[Material for this exercise — start]

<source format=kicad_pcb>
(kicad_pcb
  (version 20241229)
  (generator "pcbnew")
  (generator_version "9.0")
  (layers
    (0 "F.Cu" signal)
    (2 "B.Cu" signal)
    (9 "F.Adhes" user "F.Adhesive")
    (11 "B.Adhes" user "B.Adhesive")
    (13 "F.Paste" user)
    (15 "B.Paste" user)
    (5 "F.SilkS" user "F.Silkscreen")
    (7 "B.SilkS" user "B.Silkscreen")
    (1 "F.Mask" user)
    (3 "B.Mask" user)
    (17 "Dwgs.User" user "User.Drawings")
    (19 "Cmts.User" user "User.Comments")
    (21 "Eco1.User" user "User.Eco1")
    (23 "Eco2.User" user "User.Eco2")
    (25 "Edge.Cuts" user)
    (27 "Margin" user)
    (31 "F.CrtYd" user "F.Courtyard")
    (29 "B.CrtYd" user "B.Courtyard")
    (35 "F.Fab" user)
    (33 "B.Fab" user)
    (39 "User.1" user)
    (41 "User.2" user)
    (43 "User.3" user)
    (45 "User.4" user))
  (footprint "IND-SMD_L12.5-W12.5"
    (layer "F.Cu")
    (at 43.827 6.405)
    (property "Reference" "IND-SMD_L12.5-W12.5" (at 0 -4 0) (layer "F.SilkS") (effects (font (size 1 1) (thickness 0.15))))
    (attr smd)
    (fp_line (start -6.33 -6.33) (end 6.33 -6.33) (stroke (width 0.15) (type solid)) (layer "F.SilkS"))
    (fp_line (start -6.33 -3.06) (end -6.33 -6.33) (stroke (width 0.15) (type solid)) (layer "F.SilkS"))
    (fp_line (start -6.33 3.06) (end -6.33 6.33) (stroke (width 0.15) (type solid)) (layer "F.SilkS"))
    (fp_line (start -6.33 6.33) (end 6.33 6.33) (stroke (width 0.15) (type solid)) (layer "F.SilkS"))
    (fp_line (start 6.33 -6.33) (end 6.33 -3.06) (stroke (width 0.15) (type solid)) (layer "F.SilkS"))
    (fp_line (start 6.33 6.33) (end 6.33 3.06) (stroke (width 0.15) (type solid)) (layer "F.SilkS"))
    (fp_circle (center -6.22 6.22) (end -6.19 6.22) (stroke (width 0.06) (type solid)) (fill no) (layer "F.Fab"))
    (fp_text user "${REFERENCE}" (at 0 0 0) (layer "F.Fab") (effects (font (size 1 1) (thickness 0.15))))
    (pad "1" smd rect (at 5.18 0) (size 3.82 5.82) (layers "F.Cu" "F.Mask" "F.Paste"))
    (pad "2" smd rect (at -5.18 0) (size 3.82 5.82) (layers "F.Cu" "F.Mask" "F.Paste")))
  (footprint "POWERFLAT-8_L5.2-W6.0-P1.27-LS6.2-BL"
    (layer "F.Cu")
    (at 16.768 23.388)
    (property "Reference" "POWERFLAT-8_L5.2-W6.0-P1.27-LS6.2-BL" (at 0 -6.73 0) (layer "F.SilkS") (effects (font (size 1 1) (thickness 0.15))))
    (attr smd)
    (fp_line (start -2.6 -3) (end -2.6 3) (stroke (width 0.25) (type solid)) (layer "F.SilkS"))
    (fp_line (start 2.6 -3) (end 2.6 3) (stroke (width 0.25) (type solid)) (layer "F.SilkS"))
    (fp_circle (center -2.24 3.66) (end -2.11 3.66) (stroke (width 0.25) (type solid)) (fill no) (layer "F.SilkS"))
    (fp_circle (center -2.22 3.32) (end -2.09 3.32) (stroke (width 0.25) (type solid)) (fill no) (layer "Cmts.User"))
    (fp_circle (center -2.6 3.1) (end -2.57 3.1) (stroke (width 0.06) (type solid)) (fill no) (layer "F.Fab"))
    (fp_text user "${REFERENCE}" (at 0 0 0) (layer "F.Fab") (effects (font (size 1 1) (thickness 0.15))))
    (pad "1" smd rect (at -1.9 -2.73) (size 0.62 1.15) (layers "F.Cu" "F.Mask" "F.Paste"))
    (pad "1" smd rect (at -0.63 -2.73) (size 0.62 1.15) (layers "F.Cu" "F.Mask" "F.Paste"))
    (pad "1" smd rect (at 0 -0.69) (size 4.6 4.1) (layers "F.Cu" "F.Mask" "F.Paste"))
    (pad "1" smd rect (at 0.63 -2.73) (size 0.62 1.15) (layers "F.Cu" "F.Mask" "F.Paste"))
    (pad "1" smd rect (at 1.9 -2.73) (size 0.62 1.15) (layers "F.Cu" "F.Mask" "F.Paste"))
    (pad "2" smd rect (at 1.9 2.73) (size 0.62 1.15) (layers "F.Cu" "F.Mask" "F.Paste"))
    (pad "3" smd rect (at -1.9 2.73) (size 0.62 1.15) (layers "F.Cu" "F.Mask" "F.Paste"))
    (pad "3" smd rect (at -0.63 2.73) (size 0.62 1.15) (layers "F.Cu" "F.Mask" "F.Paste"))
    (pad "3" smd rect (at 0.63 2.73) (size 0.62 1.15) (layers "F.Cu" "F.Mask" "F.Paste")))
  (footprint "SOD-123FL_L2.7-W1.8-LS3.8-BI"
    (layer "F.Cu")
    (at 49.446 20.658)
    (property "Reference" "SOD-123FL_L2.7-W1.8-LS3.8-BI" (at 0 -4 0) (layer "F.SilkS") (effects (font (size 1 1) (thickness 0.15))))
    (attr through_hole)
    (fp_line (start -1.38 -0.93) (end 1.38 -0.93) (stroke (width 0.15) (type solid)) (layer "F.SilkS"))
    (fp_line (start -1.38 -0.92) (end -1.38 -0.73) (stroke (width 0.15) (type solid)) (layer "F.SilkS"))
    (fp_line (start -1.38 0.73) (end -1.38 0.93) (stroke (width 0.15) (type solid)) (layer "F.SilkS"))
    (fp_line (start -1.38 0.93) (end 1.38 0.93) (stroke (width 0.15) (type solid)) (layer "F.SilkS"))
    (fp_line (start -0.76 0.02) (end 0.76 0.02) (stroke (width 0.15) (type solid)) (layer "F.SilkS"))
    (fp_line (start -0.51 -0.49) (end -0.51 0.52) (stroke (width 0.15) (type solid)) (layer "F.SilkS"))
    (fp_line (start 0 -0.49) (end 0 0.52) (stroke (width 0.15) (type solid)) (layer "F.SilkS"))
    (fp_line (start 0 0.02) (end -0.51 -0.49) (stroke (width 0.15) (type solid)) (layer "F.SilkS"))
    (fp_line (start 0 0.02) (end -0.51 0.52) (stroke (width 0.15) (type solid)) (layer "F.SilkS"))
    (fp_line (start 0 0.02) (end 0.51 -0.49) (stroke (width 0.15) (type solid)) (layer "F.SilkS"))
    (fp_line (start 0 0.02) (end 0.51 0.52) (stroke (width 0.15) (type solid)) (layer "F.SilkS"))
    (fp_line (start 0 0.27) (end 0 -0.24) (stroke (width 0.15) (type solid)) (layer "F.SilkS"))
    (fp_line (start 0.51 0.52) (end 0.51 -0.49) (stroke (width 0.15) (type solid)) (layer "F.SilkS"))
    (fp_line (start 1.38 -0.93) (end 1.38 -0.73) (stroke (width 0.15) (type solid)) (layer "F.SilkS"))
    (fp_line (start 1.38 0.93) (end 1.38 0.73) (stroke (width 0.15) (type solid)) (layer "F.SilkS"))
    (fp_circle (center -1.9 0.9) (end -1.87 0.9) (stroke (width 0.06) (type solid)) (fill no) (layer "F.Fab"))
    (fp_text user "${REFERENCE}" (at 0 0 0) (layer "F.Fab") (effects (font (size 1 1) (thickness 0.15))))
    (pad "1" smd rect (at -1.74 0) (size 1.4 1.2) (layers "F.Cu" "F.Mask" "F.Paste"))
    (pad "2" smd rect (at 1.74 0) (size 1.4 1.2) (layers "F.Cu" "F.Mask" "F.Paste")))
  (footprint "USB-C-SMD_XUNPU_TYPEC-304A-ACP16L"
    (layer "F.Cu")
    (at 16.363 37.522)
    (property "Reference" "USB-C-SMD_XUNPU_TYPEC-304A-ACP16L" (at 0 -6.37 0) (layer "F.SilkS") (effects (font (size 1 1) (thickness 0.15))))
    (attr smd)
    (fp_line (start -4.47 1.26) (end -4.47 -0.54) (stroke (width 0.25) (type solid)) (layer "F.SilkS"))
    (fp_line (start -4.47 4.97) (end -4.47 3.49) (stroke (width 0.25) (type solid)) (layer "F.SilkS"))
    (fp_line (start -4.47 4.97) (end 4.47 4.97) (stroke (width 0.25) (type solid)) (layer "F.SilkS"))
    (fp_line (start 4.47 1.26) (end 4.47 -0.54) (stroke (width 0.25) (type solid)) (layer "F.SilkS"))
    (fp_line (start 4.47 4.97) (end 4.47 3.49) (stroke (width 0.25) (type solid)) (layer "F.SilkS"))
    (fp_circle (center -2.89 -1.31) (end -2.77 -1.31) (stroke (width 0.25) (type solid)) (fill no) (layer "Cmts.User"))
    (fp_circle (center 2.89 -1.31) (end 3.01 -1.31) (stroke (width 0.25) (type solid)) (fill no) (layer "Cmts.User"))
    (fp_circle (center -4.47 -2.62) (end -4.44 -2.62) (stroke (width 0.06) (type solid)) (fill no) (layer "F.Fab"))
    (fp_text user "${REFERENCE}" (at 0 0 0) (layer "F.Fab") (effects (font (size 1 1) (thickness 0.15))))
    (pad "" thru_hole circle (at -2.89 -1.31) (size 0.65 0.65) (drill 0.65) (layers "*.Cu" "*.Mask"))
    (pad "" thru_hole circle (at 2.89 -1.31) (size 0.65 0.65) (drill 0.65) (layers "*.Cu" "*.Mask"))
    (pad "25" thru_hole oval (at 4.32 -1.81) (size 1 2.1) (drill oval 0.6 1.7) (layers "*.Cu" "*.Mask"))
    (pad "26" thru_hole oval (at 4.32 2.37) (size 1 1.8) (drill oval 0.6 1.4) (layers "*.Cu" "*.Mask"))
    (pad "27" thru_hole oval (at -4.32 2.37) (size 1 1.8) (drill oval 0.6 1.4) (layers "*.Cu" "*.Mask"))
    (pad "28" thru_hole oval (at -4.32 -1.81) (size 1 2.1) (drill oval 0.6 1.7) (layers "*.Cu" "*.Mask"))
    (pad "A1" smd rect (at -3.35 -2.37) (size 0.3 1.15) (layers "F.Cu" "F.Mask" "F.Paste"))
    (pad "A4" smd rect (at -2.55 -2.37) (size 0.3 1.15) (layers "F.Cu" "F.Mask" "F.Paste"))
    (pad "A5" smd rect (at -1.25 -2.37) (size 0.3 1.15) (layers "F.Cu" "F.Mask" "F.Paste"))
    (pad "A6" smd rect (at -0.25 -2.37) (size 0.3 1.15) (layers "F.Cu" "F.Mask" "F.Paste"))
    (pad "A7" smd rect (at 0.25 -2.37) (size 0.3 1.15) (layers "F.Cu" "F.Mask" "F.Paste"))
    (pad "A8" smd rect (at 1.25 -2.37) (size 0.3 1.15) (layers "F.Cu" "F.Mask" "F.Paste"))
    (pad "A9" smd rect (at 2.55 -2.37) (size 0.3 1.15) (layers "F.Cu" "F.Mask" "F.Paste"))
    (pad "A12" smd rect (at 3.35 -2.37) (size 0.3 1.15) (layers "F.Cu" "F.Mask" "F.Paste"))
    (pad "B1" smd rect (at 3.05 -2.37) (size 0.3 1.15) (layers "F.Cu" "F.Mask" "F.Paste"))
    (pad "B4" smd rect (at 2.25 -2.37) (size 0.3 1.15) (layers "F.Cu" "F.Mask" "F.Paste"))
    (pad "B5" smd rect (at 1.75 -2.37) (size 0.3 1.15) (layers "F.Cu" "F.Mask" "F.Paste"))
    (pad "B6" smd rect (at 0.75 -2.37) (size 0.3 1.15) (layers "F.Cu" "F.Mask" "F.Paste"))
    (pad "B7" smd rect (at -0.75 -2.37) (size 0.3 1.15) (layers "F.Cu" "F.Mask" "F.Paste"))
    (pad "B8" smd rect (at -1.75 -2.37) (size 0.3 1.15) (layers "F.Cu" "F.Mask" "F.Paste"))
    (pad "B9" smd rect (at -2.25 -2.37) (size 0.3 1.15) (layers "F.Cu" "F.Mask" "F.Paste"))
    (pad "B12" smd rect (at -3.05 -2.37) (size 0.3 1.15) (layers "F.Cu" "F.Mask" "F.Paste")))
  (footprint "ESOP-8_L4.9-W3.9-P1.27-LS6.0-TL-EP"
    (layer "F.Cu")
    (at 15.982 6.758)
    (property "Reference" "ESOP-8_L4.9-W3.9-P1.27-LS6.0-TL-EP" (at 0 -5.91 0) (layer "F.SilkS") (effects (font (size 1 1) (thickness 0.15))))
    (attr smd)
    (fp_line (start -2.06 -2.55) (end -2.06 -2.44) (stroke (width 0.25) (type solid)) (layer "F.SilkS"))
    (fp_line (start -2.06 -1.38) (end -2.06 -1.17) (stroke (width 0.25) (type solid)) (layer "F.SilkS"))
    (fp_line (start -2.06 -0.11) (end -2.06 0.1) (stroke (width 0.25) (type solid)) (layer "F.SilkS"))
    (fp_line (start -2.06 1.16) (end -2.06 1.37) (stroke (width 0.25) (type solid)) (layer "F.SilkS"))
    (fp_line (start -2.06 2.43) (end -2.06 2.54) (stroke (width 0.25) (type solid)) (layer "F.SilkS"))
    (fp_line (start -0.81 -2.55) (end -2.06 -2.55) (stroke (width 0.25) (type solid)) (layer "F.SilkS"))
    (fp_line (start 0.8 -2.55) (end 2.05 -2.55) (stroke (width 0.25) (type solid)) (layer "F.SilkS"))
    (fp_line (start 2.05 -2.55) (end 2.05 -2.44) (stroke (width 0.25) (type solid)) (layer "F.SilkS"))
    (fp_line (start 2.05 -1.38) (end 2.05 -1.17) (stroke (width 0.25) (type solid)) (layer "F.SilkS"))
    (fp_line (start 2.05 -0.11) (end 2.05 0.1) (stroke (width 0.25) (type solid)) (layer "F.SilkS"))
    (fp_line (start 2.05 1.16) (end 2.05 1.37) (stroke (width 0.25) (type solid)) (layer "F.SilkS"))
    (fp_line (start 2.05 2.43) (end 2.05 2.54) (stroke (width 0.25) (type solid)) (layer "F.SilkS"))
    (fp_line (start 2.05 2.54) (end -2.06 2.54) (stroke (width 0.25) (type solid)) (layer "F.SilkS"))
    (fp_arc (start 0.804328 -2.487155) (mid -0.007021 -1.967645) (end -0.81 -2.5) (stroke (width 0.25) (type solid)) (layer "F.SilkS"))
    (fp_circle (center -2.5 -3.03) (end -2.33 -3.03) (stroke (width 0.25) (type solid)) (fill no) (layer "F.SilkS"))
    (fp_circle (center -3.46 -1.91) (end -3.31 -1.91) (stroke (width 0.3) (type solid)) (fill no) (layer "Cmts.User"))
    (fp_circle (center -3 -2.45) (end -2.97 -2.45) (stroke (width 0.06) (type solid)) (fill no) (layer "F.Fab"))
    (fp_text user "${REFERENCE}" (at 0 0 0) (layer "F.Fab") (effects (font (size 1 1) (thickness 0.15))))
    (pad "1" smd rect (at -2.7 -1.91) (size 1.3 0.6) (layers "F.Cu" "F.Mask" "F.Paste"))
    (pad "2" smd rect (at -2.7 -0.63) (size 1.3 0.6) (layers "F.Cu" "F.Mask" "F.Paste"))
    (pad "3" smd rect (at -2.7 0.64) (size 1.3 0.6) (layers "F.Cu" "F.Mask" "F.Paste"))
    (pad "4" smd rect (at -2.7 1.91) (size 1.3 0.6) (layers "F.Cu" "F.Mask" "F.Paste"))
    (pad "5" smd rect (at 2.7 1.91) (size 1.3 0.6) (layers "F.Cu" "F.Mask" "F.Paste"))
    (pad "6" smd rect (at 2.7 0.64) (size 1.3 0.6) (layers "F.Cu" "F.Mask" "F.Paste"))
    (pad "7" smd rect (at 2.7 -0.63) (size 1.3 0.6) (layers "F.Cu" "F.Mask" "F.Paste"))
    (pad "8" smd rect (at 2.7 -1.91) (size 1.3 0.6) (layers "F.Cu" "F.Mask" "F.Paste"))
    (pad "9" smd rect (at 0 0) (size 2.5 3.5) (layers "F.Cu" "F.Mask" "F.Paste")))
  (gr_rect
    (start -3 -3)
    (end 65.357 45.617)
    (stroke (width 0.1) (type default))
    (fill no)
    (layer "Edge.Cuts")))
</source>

[Material for this exercise — finish]

§ **Directions**
Search the entries above for the word "footprint" and copy each line where it appears.

§ **Response box**
  (footprint "IND-SMD_L12.5-W12.5"
  (footprint "POWERFLAT-8_L5.2-W6.0-P1.27-LS6.2-BL"
  (footprint "SOD-123FL_L2.7-W1.8-LS3.8-BI"
  (footprint "USB-C-SMD_XUNPU_TYPEC-304A-ACP16L"
  (footprint "ESOP-8_L4.9-W3.9-P1.27-LS6.0-TL-EP"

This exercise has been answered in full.